Australian Inflation Eases, Sparking Hopes of an Interest Rate Cut
Headline CPI inflation eased to 2.4 percent in the 12 months to December, while trimmed mean inflation moderated to 3.2 percent.
Australia’s annual inflation slowed down in the December, sparking hopes the Reserve Bank of Australia (RBA) could consider an interest rate cut.
Meanwhile, the consumer price index (CPI) eased to 2.4 percent in the 12 months to December, down from 2.8 percent in September.
“The main reasons for lower CPI inflation were due to a fall in prices for electricity and automotive fuel and moderating price rises for new dwellings,” the ABS said.
The Australian Stock Exchange benchmark index appeared to respond positively, rising 0.7 percent at the time of writing.
Trimmed mean inflation excludes extreme seasonal price movements up or down to volatile goods or services such as fuel.
“This quarter the trimmed mean excluded the falls in both electricity and automotive fuel, alongside other large price rises and falls,” the ABS explained.
Services inflation in 12 months to December remained elevated at 4.3 percent in December, down slightly from 4.6 percent in the September quarter.
“Higher prices for rents, medical and hospital services and insurance were the main contributors to Services inflation remaining elevated,” the ABS said.
Looking at the December quarter alone, the CPI increased 0.2 percent, the same as the September figure. Both the latest quarters have eased compared to March and June 2024, when CPI was at 1 percent.
ANZ Predicts Rate Cut for February
ANZ senior economist Catherine Birch noted electricity had subtracted 0.6 percent from annual headline inflation due to federal and state government rebates, while fuel took off a further 0.3 percent in the quarter.
“We think this will be enough for the RBA to cut the cash rate by 25 basis points at its February meeting,” she said in a research note to investors.
Politicians Respond
Treasurer Jim Chalmers said underlying inflation is now at a three-year low according to the new figures today.
Speaking to reporters, Chalmers said the inflation figures were much better than the market expected and lower than forecast.
“We have been able to get on top of this inflation challenge and to get it down in a very meaningful way. Inflation is now almost a third of the 6.1 percent that we inherited when we came to office,” he said.
He said this meant Australia’s headline inflation was now lower than the majority of advanced economies including the United States, the UK, and Germany.
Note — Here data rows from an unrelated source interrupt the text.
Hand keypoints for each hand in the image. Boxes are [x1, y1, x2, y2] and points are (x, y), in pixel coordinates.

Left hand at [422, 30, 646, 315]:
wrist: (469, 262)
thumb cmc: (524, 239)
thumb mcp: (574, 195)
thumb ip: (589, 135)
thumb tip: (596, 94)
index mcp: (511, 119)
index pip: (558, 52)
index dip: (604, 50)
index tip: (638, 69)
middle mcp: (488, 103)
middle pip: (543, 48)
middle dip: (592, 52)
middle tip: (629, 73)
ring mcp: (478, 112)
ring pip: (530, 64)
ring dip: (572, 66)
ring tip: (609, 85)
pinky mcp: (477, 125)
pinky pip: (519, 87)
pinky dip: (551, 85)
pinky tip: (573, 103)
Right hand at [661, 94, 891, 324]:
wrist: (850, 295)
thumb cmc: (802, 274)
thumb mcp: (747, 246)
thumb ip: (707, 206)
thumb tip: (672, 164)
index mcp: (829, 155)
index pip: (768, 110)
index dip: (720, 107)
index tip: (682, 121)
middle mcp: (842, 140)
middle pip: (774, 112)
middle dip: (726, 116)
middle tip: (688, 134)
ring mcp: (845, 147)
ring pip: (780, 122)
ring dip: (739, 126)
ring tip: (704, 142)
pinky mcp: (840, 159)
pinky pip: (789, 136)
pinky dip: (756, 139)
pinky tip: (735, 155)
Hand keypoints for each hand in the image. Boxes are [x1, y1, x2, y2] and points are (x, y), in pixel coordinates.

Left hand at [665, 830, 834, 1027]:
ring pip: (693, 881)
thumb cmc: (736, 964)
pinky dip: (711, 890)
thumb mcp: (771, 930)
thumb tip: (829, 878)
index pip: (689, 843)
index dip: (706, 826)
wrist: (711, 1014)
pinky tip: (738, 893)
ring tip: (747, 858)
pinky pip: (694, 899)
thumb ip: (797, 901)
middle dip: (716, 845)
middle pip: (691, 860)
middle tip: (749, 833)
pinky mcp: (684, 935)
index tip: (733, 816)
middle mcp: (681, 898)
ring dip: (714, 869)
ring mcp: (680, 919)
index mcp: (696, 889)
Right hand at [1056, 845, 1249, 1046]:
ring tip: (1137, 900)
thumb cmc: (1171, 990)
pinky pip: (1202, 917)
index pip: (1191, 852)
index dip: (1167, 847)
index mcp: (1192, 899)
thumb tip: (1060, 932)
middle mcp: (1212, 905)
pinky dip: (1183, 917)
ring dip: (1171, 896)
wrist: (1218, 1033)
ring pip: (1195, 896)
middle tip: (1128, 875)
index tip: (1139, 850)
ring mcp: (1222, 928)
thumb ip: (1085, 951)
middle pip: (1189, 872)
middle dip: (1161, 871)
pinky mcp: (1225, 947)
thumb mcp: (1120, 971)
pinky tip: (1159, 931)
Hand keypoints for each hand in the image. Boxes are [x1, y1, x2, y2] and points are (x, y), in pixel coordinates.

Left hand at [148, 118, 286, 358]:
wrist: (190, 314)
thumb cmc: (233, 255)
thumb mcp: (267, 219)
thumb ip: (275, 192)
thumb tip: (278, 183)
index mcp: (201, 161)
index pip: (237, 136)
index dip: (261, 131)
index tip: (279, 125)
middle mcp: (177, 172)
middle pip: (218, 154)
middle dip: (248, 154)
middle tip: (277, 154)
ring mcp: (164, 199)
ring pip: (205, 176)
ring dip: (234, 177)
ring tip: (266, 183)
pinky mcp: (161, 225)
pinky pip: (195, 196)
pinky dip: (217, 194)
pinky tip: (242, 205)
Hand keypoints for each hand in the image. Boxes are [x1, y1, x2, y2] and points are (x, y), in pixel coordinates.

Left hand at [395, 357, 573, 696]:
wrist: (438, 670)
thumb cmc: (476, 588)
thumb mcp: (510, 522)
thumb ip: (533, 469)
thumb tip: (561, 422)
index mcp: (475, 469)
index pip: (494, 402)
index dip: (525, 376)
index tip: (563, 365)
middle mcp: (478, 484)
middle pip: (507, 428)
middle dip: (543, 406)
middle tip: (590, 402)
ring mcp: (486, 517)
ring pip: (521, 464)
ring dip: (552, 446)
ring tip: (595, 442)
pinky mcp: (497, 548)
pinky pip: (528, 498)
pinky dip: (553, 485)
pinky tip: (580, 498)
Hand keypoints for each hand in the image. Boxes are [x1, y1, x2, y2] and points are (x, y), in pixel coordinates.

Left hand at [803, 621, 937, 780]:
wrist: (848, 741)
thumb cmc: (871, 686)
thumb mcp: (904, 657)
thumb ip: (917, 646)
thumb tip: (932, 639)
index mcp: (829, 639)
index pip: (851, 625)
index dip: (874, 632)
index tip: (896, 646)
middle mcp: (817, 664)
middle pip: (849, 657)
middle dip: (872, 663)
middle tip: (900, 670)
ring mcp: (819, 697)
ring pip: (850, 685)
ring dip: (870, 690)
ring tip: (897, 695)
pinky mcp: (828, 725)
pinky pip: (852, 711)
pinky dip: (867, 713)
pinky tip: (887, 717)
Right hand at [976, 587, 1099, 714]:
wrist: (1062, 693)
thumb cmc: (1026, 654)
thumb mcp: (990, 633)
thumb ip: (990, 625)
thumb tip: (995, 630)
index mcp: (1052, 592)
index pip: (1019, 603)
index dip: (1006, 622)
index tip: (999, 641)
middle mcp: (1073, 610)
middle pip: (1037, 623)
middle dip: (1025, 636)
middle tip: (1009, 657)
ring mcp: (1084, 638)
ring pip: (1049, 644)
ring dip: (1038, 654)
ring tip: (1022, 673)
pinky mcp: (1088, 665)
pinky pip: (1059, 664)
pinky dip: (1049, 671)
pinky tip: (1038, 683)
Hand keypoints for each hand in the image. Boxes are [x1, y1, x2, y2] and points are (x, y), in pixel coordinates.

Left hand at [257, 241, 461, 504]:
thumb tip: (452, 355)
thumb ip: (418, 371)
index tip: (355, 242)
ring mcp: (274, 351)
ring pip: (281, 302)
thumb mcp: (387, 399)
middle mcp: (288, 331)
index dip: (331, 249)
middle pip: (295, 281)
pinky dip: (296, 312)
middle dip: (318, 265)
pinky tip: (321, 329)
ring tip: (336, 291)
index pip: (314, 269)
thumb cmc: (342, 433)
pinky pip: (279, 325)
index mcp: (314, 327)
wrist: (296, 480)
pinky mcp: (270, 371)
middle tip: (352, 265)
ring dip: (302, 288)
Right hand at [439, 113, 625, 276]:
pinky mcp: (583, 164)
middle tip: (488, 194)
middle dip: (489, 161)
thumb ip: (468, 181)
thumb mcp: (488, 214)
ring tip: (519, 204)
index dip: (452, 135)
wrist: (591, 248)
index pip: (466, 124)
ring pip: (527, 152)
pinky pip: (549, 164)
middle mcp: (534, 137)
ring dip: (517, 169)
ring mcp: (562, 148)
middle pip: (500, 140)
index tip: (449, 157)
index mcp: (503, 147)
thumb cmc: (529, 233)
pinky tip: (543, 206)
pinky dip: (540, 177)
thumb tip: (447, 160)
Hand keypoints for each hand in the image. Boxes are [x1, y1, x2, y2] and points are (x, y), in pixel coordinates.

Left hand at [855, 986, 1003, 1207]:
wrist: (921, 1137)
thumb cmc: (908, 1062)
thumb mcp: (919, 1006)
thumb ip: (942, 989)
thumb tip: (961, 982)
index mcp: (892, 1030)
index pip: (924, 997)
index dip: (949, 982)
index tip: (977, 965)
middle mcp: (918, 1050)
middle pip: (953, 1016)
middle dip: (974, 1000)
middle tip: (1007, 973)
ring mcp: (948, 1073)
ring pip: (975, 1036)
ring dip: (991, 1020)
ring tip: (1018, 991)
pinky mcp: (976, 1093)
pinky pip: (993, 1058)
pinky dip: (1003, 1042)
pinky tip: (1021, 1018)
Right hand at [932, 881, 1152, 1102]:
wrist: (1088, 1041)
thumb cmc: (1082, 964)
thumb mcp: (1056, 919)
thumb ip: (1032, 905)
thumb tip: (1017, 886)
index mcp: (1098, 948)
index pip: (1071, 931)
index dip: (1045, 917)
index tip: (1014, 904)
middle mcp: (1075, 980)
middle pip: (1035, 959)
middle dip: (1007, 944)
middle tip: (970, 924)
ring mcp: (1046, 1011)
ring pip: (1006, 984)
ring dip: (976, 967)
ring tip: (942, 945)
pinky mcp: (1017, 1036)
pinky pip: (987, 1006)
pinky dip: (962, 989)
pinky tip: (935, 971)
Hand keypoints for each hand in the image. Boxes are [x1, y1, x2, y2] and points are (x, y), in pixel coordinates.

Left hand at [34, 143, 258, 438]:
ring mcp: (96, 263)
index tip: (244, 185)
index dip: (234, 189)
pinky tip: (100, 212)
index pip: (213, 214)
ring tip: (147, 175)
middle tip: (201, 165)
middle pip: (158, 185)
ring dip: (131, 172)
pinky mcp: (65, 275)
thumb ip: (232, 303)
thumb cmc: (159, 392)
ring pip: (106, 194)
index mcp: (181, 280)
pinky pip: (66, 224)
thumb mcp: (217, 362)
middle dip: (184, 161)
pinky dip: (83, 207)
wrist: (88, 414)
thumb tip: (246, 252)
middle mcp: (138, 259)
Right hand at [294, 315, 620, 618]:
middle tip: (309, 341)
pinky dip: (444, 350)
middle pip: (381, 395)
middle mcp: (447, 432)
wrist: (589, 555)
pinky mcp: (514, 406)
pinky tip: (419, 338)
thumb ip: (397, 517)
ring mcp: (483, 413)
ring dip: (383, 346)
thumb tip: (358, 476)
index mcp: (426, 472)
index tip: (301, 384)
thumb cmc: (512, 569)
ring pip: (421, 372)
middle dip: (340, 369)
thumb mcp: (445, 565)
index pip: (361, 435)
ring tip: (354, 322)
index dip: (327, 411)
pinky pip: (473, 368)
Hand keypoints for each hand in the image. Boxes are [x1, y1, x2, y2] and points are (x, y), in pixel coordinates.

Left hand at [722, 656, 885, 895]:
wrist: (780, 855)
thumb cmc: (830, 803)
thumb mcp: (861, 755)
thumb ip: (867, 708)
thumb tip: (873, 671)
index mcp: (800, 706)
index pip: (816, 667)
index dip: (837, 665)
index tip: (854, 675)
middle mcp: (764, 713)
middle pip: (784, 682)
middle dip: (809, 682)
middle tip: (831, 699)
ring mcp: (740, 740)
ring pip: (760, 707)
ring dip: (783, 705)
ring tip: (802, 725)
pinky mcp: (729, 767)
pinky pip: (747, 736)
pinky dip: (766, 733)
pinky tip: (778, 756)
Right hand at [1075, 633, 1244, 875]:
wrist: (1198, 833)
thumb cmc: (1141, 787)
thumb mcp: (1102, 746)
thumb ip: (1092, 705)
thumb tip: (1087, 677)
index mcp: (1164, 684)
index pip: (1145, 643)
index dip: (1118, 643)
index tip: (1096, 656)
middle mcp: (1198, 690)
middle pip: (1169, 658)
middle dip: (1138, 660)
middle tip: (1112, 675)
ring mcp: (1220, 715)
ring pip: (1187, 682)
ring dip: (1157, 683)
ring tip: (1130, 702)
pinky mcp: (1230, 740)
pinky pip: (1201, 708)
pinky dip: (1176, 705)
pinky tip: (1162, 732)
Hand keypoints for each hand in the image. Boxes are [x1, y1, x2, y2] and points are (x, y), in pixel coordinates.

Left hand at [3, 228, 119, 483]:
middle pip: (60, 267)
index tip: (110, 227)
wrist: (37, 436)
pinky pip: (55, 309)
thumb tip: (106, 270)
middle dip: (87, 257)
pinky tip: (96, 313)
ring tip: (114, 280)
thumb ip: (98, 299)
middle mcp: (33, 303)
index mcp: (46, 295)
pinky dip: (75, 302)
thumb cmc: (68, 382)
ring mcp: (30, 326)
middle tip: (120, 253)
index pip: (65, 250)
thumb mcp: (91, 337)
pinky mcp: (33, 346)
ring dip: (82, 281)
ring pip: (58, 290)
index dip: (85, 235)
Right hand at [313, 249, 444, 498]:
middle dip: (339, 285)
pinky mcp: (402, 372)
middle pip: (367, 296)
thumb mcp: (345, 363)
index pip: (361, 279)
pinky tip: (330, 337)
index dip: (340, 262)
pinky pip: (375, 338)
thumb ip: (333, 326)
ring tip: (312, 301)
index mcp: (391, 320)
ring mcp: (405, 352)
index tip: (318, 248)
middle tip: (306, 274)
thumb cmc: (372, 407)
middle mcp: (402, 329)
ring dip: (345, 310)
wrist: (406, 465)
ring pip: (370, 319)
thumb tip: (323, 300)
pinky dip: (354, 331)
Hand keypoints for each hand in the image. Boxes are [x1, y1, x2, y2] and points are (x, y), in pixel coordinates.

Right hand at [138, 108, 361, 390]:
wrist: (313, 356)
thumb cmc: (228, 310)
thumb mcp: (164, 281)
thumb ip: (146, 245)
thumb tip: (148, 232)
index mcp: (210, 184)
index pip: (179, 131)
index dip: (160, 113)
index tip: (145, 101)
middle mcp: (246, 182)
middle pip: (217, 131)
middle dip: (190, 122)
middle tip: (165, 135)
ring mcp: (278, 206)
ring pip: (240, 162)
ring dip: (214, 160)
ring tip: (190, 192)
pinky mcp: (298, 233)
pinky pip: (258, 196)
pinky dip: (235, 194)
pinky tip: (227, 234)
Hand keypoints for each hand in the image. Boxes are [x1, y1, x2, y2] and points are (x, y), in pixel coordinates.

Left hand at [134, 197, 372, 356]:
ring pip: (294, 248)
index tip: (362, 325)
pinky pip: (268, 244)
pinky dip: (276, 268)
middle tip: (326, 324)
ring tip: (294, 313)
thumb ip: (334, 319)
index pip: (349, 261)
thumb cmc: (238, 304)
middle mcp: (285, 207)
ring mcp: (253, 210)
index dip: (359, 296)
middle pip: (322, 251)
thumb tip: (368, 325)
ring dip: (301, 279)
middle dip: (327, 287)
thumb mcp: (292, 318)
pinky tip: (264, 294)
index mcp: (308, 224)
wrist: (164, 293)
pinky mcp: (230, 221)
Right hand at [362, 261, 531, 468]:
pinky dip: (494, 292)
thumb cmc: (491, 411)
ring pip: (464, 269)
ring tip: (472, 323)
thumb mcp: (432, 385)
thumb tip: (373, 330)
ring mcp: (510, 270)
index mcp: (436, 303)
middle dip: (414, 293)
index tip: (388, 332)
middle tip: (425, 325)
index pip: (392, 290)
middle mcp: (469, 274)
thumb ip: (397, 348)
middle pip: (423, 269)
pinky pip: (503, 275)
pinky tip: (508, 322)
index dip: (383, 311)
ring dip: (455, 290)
“What these numbers show is we have been able to achieve something that other countries cannot—it is to make this remarkable progress on inflation at the same time as we maintain the gains were made in the labour market and keep the economy ticking over,” he said.
However, Shadow Treasurer Angus Taylor said cost of living pain was far from over for Australians.
“We’re absolutely at the back of the pack in beating inflation and getting the low-inflation strong economy we all want to see,” Taylor told reporters.
“We’ve got a treasurer more interested in spin than substance, more interested in rhetoric than reality, but the reality of Australian families and Australian businesses—and we’ve seen it here today—is the pain continues.”
Taylor said core inflation remained stubbornly “above target,” with cost pressures impacting businesses across Australia.
“Services inflation is subbornly above 4 percent. It hasn’t moved much in the last 12 months and underneath that is a situation where Australians continue to pay more at the checkout,” he said.